The Internet Just Took a Big Step Toward Killing Passwords. Here’s What We’ll Use Instead

March 4, 2019, 10:40 PM UTC

Passwords are problematic, whether it’s constantly having to change them due to a hack, resetting them, and even just remembering a unique password for the 130 accounts the average user has registered to their email address.

The Worldwide Web Consortium and the FIDO Alliance took a big step toward killing the password on Monday when they announced WebAuthn, which is short for Web Authentication, is now an official web standard. The login format kills the password in favor of letting people log in using biometrics, such as fingerprints, and facial recognition, or through security keys, and devices such as smartphones, and smartwatches.

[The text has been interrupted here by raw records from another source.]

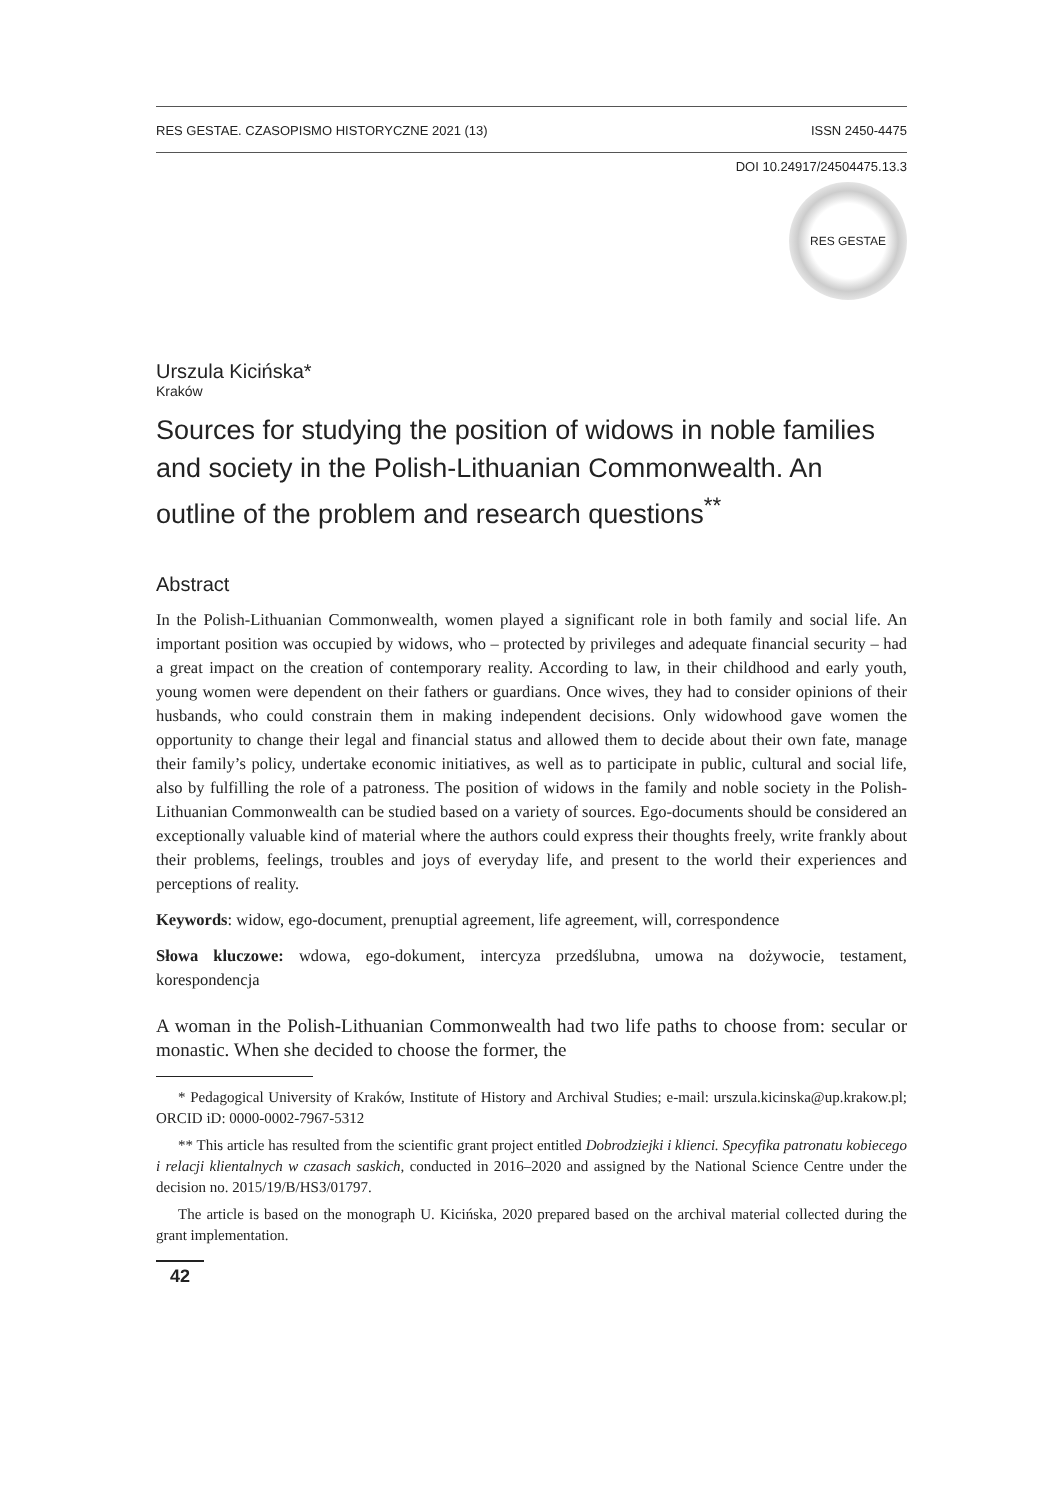RES GESTAE. CZASOPISMO HISTORYCZNE 2021 (13) ISSN 2450-4475
DOI 10.24917/24504475.13.3
RES GESTAE
Urszula Kicińska*
Kraków
Sources for studying the position of widows in noble families and society in the Polish-Lithuanian Commonwealth. An outline of the problem and research questions<sup>**</sup>
Abstract
In the Polish-Lithuanian Commonwealth, women played a significant role in both family and social life. An important position was occupied by widows, who – protected by privileges and adequate financial security – had a great impact on the creation of contemporary reality. According to law, in their childhood and early youth, young women were dependent on their fathers or guardians. Once wives, they had to consider opinions of their husbands, who could constrain them in making independent decisions. Only widowhood gave women the opportunity to change their legal and financial status and allowed them to decide about their own fate, manage their family’s policy, undertake economic initiatives, as well as to participate in public, cultural and social life, also by fulfilling the role of a patroness. The position of widows in the family and noble society in the Polish-Lithuanian Commonwealth can be studied based on a variety of sources. Ego-documents should be considered an exceptionally valuable kind of material where the authors could express their thoughts freely, write frankly about their problems, feelings, troubles and joys of everyday life, and present to the world their experiences and perceptions of reality.
Keywords: widow, ego-document, prenuptial agreement, life agreement, will, correspondence
Słowa kluczowe: wdowa, ego-dokument, intercyza przedślubna, umowa na dożywocie, testament, korespondencja
A woman in the Polish-Lithuanian Commonwealth had two life paths to choose from: secular or monastic. When she decided to choose the former, the
* Pedagogical University of Kraków, Institute of History and Archival Studies; e-mail: urszula.kicinska@up.krakow.pl; ORCID iD: 0000-0002-7967-5312
** This article has resulted from the scientific grant project entitled Dobrodziejki i klienci. Specyfika patronatu kobiecego i relacji klientalnych w czasach saskich, conducted in 2016–2020 and assigned by the National Science Centre under the decision no. 2015/19/B/HS3/01797.
The article is based on the monograph U. Kicińska, 2020 prepared based on the archival material collected during the grant implementation.
42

Aside from the ease of not having to remember or enter a password, the new login standard also has some major security benefits, according to the Worldwide Web Consortium. Login keys, such as FIDO2, are are unique to a specific site. If a person chooses to login using their face or fingerprint, that information is only stored on their device, and never stays on a server. Additionally, those unique credentials could help prevent companies from following users around the Internet and tracking their every move.

WebAuthn is already supported by most popular browsers, including Google Chrome, Microsoft Edge, Apple’s Safari, and Firefox. Its official approval paves the way for more sites to integrate it as a standard login option. Dropbox and MIcrosoft were both early adopters that announced support for WebAuthn last year.

While the password isn’t going to the tech graveyard in the near future, the announcement on Monday was mostly a warning sign that its reaching the end of its time as the most trustworthy and safe Internet security credential.